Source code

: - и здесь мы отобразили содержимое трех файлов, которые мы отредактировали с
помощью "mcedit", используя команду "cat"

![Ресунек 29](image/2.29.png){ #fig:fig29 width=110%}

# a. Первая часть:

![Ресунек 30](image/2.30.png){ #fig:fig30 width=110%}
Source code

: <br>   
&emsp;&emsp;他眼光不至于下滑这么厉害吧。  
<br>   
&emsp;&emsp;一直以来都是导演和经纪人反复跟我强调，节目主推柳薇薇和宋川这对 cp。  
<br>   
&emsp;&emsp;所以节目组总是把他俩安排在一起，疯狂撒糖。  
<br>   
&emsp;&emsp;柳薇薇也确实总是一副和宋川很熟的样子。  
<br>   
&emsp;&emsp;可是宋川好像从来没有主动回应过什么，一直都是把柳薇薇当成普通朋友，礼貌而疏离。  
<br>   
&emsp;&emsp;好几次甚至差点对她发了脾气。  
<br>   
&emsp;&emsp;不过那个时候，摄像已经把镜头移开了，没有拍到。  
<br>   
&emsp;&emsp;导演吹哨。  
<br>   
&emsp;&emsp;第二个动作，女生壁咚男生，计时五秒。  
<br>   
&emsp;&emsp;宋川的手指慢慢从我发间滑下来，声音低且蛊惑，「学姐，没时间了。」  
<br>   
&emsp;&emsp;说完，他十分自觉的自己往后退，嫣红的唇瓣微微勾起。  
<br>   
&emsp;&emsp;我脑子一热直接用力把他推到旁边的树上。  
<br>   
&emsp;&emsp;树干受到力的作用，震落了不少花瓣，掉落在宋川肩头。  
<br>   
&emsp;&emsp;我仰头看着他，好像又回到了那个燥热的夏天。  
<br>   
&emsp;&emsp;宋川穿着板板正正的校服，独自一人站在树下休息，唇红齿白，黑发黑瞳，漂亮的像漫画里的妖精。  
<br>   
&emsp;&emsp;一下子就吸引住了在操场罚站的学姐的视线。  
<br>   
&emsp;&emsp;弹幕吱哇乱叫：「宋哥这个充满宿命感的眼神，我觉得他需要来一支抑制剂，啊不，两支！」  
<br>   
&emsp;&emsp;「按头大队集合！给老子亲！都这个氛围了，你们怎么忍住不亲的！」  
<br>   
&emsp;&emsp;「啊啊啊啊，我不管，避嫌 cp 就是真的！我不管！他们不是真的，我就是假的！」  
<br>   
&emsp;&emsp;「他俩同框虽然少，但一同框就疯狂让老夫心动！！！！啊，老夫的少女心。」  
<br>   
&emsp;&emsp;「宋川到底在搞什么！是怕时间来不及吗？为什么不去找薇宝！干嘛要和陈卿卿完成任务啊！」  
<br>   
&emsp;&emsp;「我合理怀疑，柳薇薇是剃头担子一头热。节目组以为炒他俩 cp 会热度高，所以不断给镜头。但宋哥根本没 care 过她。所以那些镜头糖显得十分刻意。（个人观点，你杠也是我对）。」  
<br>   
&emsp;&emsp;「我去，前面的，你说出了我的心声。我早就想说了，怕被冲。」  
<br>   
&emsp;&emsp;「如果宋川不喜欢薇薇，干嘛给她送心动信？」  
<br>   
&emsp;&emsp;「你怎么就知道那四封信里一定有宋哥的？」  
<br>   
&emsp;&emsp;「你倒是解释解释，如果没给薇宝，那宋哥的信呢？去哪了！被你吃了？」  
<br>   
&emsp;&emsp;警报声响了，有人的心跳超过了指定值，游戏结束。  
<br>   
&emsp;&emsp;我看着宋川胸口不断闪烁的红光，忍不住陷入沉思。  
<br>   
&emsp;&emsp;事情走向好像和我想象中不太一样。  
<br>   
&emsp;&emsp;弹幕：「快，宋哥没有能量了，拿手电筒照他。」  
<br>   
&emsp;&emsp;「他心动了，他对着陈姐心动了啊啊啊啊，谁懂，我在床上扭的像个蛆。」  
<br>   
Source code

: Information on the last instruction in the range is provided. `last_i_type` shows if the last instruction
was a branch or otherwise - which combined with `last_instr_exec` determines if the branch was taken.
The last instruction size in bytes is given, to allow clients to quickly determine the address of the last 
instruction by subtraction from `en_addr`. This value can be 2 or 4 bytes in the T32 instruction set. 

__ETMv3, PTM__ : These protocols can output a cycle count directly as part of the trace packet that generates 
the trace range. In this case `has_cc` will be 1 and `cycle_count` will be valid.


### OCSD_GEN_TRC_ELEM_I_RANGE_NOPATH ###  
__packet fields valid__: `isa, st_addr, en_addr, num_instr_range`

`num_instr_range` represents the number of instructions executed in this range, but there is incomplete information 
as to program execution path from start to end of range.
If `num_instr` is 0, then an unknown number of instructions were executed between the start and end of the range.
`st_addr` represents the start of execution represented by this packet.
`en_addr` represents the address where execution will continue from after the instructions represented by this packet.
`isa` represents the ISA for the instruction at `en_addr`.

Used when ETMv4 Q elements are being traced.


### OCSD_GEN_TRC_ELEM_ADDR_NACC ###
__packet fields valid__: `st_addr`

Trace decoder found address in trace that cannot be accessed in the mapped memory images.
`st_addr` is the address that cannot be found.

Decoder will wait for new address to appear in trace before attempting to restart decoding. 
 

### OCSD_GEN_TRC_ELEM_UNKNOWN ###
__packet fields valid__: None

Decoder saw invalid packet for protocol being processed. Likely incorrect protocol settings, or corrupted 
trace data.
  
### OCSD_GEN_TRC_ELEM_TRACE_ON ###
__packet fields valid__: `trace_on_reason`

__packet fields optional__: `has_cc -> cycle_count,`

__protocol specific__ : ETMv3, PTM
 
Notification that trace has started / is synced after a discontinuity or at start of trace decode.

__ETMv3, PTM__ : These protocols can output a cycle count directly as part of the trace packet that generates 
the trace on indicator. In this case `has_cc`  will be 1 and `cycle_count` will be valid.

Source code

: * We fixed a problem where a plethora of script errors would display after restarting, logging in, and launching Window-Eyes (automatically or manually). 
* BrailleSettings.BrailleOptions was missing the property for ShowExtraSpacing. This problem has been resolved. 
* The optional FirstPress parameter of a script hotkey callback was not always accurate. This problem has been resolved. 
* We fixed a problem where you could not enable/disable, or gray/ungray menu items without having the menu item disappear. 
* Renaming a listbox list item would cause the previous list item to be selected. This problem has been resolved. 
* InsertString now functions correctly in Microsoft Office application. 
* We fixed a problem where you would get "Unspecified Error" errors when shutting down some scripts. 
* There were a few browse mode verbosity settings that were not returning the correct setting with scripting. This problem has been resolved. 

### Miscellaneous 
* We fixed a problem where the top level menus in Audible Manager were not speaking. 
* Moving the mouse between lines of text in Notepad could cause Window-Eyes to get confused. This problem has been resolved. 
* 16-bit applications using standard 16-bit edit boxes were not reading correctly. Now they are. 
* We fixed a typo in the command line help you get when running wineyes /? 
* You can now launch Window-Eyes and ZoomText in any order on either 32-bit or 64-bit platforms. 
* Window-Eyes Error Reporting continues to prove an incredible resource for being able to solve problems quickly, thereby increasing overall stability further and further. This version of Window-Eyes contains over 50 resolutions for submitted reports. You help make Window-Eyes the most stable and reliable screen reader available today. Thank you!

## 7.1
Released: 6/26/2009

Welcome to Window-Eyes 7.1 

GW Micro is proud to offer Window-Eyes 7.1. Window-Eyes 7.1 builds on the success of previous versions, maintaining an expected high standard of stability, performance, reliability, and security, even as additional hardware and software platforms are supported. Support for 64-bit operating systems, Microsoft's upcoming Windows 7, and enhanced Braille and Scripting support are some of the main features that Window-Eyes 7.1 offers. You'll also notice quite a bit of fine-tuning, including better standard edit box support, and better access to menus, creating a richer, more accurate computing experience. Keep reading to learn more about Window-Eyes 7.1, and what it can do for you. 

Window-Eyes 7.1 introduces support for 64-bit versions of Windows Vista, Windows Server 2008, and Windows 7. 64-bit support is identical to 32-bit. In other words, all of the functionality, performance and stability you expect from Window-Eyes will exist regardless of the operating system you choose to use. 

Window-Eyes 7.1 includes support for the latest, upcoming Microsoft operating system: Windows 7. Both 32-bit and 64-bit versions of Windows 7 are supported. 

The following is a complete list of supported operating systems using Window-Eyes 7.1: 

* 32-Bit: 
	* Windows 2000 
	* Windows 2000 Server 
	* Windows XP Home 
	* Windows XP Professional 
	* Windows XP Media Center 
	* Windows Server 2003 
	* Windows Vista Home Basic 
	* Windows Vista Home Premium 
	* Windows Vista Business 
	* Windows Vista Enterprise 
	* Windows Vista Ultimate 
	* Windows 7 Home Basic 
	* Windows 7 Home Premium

════════════════════

_Prompt_: Would you return exactly the lines from the one containing "today. Thank you!" through the end of the listing, both included, and only them?

_Solution to this problem_:
* Window-Eyes Error Reporting continues to prove an incredible resource for being able to solve problems quickly, thereby increasing overall stability further and further. This version of Window-Eyes contains over 50 resolutions for submitted reports. You help make Window-Eyes the most stable and reliable screen reader available today. Thank you!

## 7.1
Released: 6/26/2009

Welcome to Window-Eyes 7.1 

GW Micro is proud to offer Window-Eyes 7.1. Window-Eyes 7.1 builds on the success of previous versions, maintaining an expected high standard of stability, performance, reliability, and security, even as additional hardware and software platforms are supported. Support for 64-bit operating systems, Microsoft's upcoming Windows 7, and enhanced Braille and Scripting support are some of the main features that Window-Eyes 7.1 offers. You'll also notice quite a bit of fine-tuning, including better standard edit box support, and better access to menus, creating a richer, more accurate computing experience. Keep reading to learn more about Window-Eyes 7.1, and what it can do for you. 

Window-Eyes 7.1 introduces support for 64-bit versions of Windows Vista, Windows Server 2008, and Windows 7. 64-bit support is identical to 32-bit. In other words, all of the functionality, performance and stability you expect from Window-Eyes will exist regardless of the operating system you choose to use. 

Window-Eyes 7.1 includes support for the latest, upcoming Microsoft operating system: Windows 7. Both 32-bit and 64-bit versions of Windows 7 are supported. 

The following is a complete list of supported operating systems using Window-Eyes 7.1: 

* 32-Bit: 
	* Windows 2000 
	* Windows 2000 Server 
	* Windows XP Home 
	* Windows XP Professional 
	* Windows XP Media Center 
	* Windows Server 2003 
	* Windows Vista Home Basic 
	* Windows Vista Home Premium 
	* Windows Vista Business 
	* Windows Vista Enterprise 
	* Windows Vista Ultimate 
	* Windows 7 Home Basic 
	* Windows 7 Home Premium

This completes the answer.